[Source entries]
☆ ☆ ☆ ☆ ☆

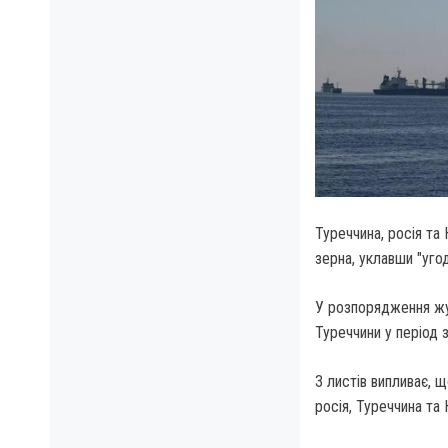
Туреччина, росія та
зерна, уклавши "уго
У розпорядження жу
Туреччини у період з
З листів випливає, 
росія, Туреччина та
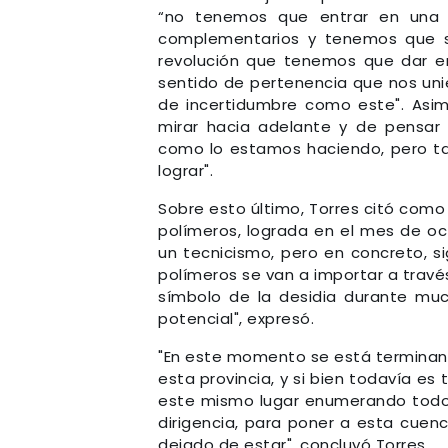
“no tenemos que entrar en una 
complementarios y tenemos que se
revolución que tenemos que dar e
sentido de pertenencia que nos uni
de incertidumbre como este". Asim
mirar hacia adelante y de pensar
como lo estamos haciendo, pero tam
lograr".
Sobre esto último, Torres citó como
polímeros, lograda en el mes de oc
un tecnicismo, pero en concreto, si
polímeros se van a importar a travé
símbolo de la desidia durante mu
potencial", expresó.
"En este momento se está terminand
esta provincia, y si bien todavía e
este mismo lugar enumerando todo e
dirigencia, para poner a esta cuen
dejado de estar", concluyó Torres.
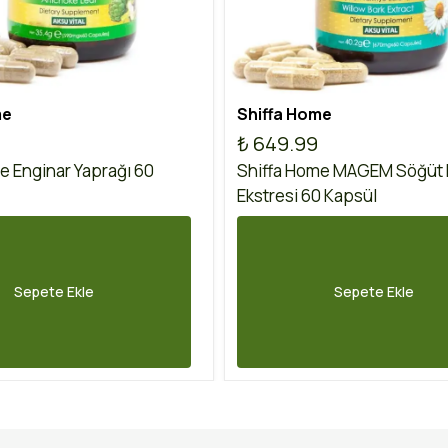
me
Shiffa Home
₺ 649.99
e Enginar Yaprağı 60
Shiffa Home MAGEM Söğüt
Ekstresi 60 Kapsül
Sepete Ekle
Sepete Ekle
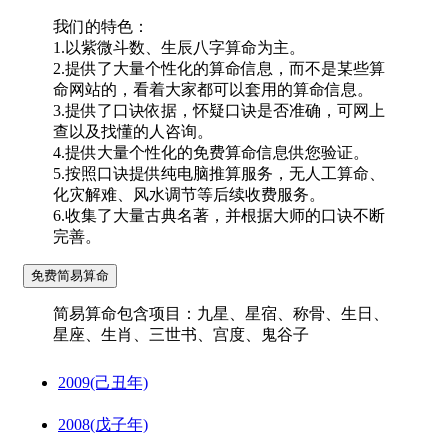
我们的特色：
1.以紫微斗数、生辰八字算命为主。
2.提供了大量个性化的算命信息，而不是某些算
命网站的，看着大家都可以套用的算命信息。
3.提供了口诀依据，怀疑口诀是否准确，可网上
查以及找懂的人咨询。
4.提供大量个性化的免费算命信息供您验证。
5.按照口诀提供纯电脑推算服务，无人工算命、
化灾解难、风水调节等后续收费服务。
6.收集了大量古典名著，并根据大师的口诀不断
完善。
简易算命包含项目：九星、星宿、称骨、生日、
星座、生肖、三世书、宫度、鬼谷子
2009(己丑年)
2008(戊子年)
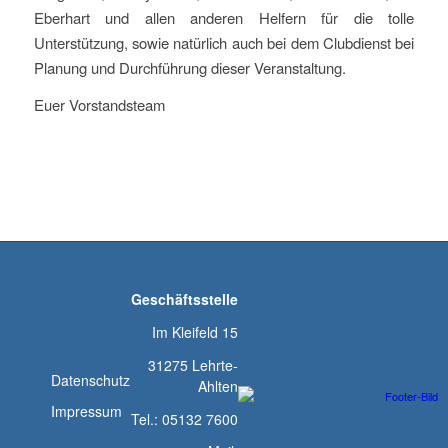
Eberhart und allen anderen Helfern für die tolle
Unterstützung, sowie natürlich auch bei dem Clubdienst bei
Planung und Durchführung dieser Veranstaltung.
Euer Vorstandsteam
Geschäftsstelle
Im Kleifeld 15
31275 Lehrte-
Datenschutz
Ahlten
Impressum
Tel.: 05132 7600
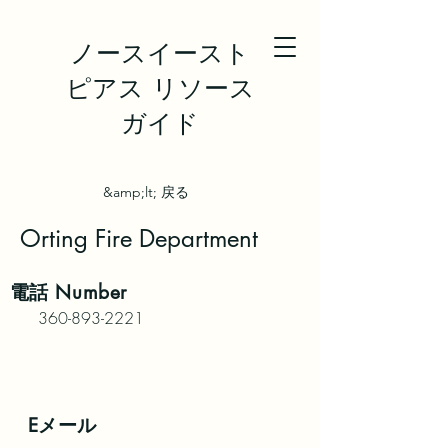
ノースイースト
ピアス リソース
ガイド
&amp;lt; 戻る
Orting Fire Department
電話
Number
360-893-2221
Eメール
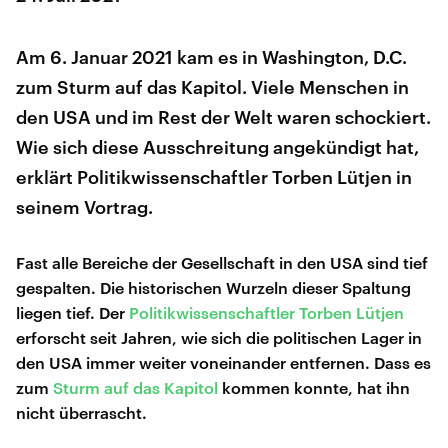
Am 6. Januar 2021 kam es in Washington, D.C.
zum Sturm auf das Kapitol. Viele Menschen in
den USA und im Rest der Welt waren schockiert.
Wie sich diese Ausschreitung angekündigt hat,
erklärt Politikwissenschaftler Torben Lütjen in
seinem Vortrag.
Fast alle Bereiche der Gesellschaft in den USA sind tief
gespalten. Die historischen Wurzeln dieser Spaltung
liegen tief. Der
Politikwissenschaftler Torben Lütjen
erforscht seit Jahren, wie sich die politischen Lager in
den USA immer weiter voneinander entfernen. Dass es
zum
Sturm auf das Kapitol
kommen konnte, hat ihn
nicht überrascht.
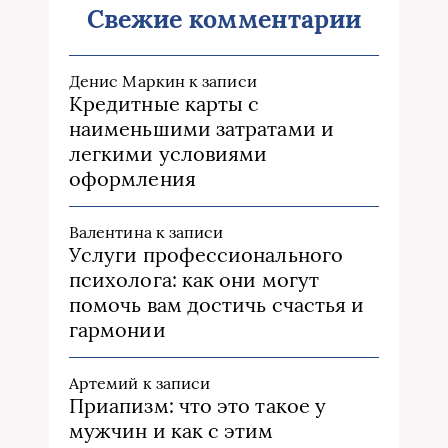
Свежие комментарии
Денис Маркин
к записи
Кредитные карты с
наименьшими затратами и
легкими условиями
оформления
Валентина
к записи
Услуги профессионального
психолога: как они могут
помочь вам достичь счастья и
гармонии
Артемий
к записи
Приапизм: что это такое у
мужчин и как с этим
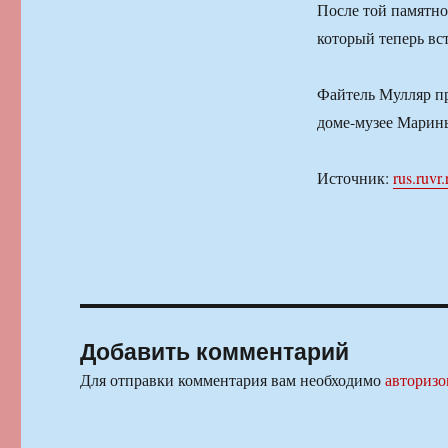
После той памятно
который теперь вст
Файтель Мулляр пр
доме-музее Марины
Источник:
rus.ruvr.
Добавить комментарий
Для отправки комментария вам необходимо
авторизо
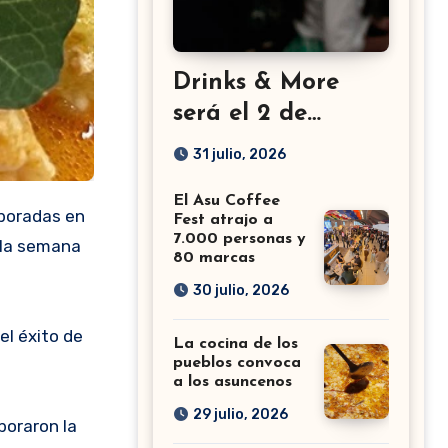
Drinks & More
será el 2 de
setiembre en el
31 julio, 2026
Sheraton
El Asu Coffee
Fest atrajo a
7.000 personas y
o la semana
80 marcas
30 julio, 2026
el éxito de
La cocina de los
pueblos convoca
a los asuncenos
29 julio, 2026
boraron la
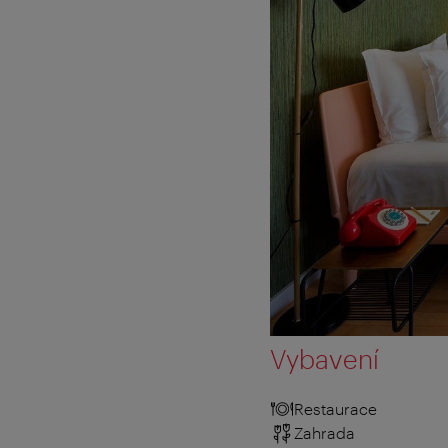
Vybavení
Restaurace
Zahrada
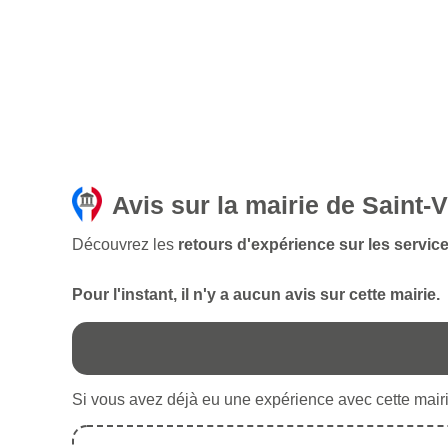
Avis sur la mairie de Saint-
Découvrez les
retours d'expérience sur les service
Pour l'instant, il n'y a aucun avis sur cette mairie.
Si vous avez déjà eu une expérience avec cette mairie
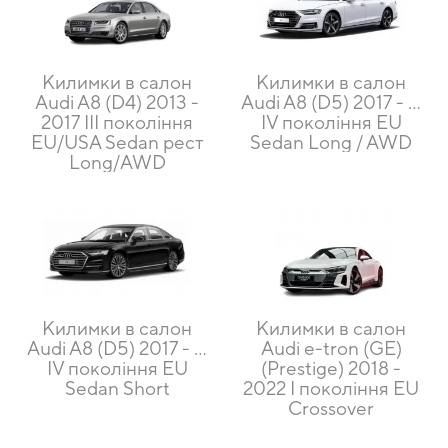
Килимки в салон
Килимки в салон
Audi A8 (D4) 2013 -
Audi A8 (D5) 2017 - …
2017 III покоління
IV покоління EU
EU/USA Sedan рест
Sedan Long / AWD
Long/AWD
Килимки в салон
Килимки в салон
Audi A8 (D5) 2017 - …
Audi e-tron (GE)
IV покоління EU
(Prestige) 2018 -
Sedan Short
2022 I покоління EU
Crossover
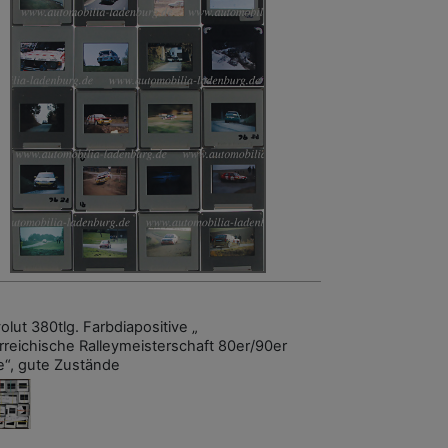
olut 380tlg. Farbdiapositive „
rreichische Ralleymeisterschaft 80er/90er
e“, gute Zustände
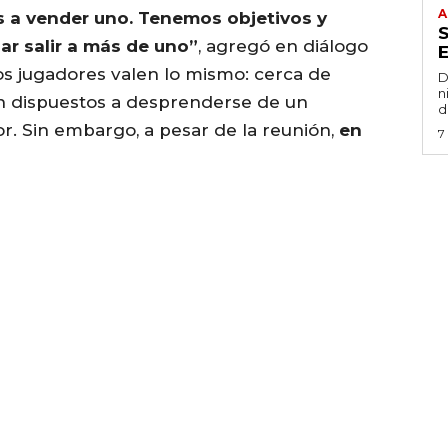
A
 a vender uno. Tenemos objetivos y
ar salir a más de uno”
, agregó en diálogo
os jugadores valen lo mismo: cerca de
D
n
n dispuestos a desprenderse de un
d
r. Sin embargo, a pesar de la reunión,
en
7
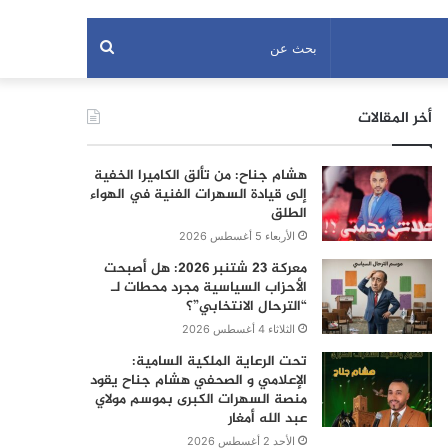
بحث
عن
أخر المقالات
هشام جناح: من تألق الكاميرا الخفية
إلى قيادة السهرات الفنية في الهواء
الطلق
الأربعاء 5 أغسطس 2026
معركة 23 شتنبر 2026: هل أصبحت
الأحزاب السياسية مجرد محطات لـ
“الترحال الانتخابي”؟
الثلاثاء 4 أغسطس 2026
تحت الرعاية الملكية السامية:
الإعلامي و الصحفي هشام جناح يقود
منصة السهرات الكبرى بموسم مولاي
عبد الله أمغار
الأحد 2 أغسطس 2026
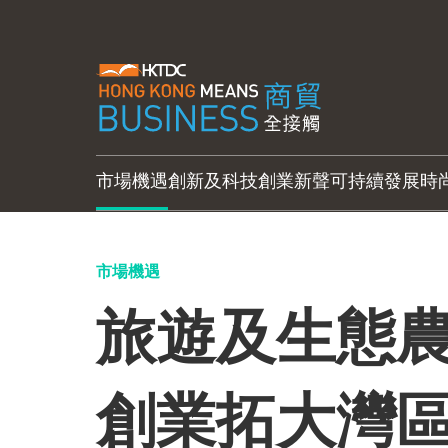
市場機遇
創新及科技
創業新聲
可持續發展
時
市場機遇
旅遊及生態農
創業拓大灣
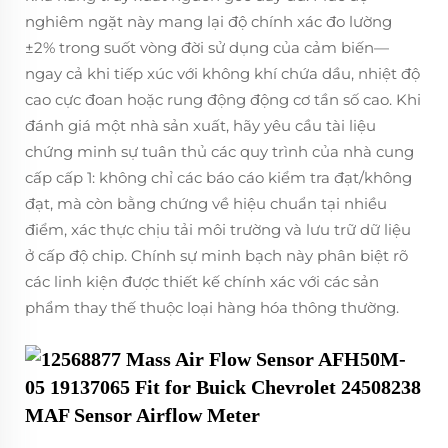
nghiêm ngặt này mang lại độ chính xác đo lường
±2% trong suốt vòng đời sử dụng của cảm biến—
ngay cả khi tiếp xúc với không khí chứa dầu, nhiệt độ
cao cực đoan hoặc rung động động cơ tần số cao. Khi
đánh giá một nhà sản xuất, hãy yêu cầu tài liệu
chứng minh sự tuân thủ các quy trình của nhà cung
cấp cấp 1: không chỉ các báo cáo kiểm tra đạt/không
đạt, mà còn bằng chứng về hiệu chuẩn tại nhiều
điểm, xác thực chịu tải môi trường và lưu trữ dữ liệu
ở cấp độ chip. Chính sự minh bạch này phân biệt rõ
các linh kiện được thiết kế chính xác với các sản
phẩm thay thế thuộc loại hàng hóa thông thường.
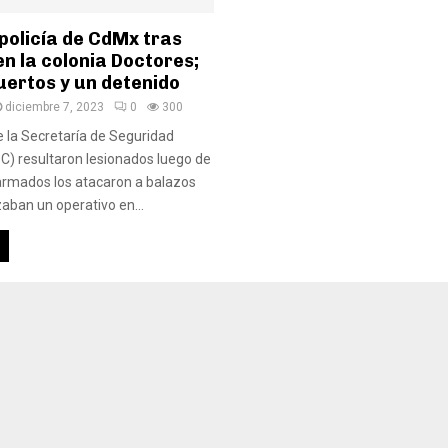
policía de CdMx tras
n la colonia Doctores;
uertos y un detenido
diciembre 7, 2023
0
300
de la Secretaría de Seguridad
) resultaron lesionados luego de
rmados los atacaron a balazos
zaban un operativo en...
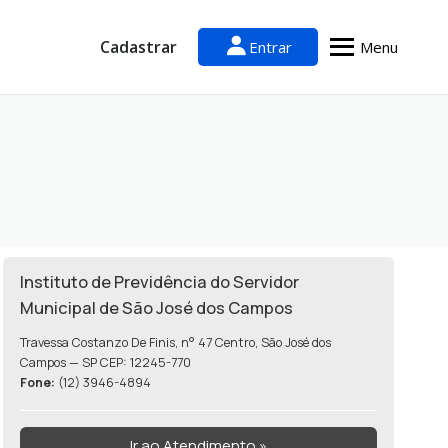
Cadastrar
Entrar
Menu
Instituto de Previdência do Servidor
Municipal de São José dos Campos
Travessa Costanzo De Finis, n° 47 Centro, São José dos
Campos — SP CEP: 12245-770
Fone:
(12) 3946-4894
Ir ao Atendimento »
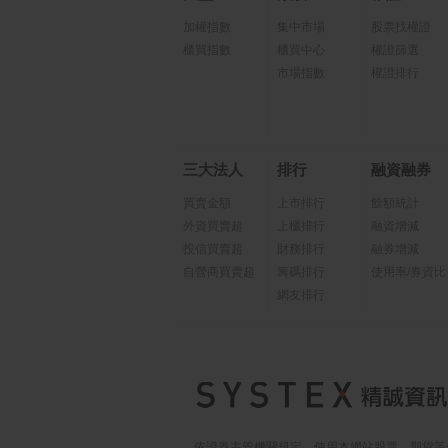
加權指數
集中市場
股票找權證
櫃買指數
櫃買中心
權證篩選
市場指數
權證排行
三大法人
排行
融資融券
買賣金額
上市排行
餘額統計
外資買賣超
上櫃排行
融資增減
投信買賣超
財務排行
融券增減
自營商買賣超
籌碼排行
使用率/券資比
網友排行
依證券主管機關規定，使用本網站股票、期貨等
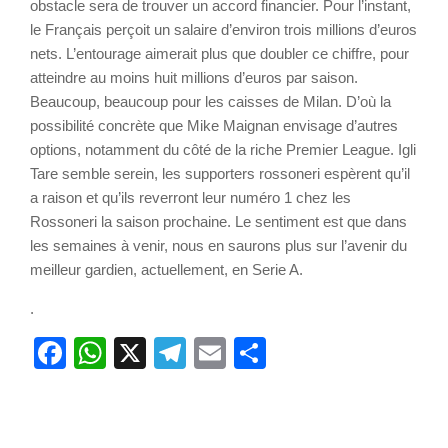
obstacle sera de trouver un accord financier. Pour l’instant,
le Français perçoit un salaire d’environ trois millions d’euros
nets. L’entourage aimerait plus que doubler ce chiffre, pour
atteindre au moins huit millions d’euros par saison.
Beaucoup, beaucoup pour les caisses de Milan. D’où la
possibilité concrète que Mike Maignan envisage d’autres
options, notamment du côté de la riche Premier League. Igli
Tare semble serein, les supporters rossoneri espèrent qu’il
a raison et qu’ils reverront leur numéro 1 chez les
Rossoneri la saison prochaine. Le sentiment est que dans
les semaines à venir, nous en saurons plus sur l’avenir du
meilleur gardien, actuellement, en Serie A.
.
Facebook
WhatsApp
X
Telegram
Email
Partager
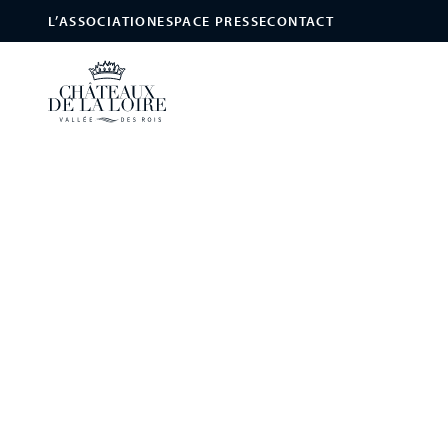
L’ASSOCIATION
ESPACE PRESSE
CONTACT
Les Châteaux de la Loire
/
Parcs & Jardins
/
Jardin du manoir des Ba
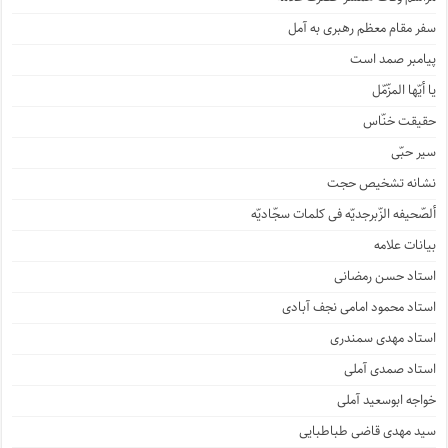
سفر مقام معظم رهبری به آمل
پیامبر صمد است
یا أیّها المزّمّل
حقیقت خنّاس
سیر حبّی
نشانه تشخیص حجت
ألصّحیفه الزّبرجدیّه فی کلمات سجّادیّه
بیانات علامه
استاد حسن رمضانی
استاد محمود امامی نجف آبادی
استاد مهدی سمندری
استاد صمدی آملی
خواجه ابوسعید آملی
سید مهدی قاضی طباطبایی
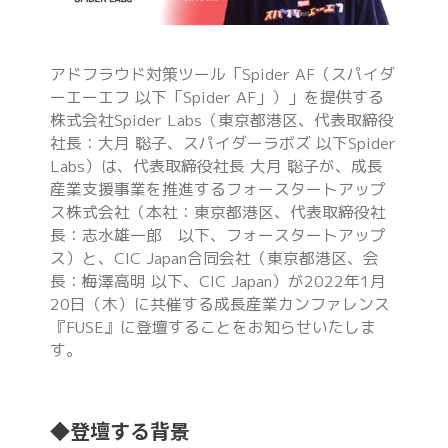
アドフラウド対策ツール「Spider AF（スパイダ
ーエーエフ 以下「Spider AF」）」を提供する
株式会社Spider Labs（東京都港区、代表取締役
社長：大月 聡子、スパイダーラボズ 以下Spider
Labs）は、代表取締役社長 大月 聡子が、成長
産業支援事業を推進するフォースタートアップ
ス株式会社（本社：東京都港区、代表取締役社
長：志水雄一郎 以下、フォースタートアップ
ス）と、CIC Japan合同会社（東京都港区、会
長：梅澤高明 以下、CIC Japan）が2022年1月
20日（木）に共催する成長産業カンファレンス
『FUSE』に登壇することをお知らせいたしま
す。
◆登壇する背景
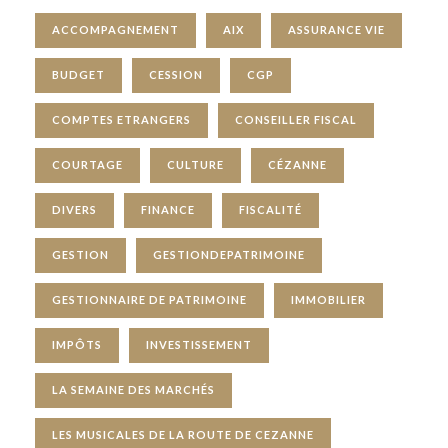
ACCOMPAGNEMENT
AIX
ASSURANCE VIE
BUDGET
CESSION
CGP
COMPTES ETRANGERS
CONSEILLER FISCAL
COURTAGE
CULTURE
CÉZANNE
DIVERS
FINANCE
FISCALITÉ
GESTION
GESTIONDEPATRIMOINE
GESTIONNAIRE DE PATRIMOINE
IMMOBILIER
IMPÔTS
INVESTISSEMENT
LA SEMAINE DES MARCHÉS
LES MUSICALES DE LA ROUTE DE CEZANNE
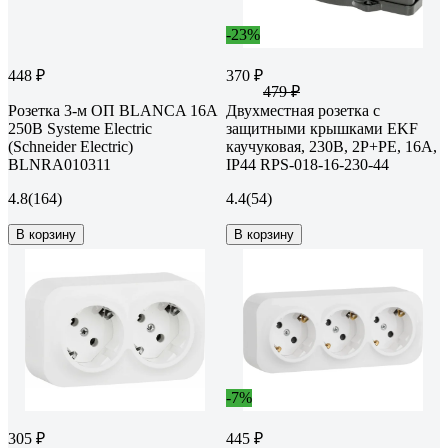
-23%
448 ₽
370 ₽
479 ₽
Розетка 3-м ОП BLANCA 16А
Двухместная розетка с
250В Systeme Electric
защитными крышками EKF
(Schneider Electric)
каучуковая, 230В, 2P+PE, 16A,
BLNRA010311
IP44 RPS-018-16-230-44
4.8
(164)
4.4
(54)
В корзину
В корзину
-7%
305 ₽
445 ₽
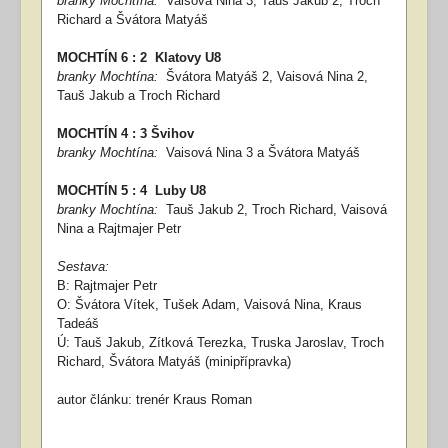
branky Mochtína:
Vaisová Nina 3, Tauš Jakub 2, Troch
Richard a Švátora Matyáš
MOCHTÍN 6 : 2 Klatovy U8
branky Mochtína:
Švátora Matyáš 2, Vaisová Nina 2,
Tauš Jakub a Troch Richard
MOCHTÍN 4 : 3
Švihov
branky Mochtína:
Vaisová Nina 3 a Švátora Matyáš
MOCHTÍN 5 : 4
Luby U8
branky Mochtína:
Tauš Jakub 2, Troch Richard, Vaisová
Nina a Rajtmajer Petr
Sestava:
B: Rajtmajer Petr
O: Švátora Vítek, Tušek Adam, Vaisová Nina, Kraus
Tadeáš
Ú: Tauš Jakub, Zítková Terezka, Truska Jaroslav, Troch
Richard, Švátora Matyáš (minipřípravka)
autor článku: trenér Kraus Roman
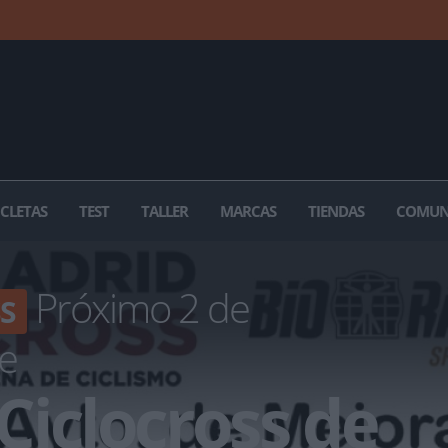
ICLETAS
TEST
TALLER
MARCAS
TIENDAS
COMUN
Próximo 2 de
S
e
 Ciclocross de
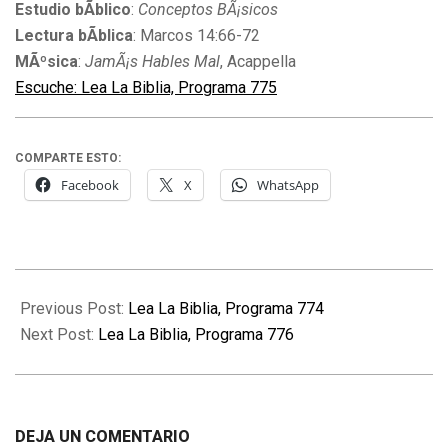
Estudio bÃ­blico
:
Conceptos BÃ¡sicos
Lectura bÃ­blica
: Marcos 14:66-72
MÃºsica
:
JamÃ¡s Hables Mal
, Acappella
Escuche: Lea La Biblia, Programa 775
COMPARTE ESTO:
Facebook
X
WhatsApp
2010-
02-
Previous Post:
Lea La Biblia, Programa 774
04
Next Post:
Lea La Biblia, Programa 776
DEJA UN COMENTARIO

☆ ☆ ☆ ☆ ☆

Write out the lines of the entries exactly as they appear, from the line containing "Estudio bÃ­blico" through the end of the entries.

Estudio bÃ­blico
:
Conceptos BÃ¡sicos
Lectura bÃ­blica
: Marcos 14:66-72
MÃºsica
:
JamÃ¡s Hables Mal
, Acappella
Escuche: Lea La Biblia, Programa 775
COMPARTE ESTO:
Facebook
X
WhatsApp
2010-
02-
Previous Post:
Lea La Biblia, Programa 774
04
Next Post:
Lea La Biblia, Programa 776
DEJA UN COMENTARIO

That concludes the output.